START Task material
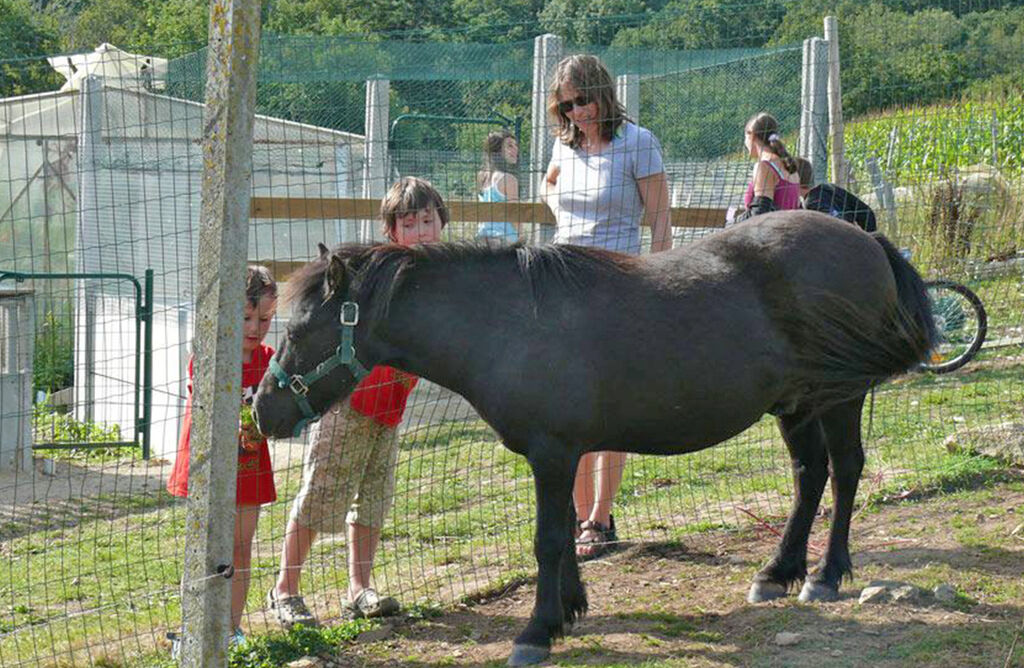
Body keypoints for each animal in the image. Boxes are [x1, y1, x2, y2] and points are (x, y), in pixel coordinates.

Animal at [253, 211, 937, 663]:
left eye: (303, 331)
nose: (262, 411)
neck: (505, 323)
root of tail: (867, 237)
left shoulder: (553, 452)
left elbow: (548, 540)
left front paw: (536, 631)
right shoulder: (559, 454)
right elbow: (563, 535)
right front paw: (568, 610)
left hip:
END Task material
◆ **Goal of the exercise**:
The reply should contain all of the data above, word for word, with no pictures.

◆ **Exercise answer**:
Body keypoints for each animal in the image. Boxes are [x1, y1, x2, y2] and points are (x, y), in pixel coordinates.

Animal at [253, 211, 937, 663]:
left eye: (303, 331)
nose: (262, 411)
neck: (505, 323)
root of tail: (867, 237)
left shoulder: (553, 452)
left elbow: (548, 540)
left front paw: (536, 631)
right shoulder: (559, 454)
right elbow: (563, 535)
right front paw: (568, 610)
left hip:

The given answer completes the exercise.